How many barely acute triangles are there with perimeter $\le 25\,000\,000$?

### This math problem is part of number theory and is related to the family of Pythagorean triples.

A standard approach to generate Pythagorean triples is to use the parametrization:

(a,b,c) = (m^2 – n^2, 2mn, m^2 + n^2) (where m>n>0),

which does include all triples, not just the primitive ones.

We need to transform the original equation a bit. To solve the equation a² + b² = c² + 1, we can write a² = c² – b² + 1. Let’s denote c – b = u and a = v, then from the triangle inequality b = c – u < a we get that u > v. So we have c² – (c – u)² = c² – c² + 2cu – u² =v² + 1, hence 2cu – u² = v² + 1. Rearranging this gives u² + 1 = 2cu – v². Denoting 2c/u = p and v/u = q we get the equation p² – 2q² = 1.

This equation is a variant of the Pell equation.
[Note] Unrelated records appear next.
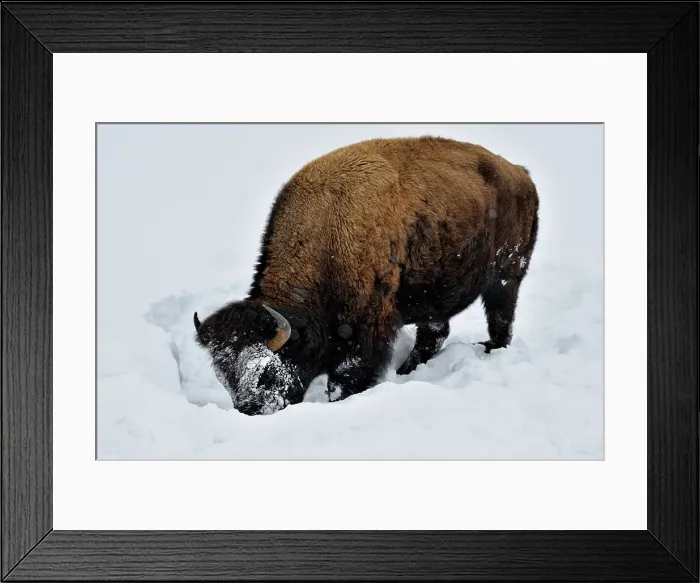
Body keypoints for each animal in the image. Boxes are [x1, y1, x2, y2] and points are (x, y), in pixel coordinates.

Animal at [194, 136, 539, 415]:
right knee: (435, 332)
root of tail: (520, 173)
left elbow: (346, 378)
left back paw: (490, 348)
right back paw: (406, 370)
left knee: (501, 318)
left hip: (506, 276)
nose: (250, 410)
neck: (327, 235)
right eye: (225, 377)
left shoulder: (365, 331)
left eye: (265, 372)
The solutions are given by the convergents of the continued fractions of √2, which are given by √2=[1;2,2,2,…]= 1/(2+1/(2+1/(2+…)))=1,3/2,7/5,17/12,41/29,99/70,… From these we should take the ones with odd index, i.e., 7/5, 99/70,…, because we need p to be even to assure that c = pu/2 is integer.

We also have the perimeter 2c = 2pu/2 = pu <= 25,000,000. So after obtaining each new p from the convergent expansion of √2, you just have to check how many choices for u<=25,000,000/p lead to integer triangles, i.e., u and p must have the same parity. The programmatic part here is mostly to handle big integers correctly and to generate the convergents of the continued fraction. Hence, the number of barely acute triangles with perimeter ≤25,000,000 is obtained through this process of manual mathematical derivation and assisted computational check. This is why this problem is somewhat complicated.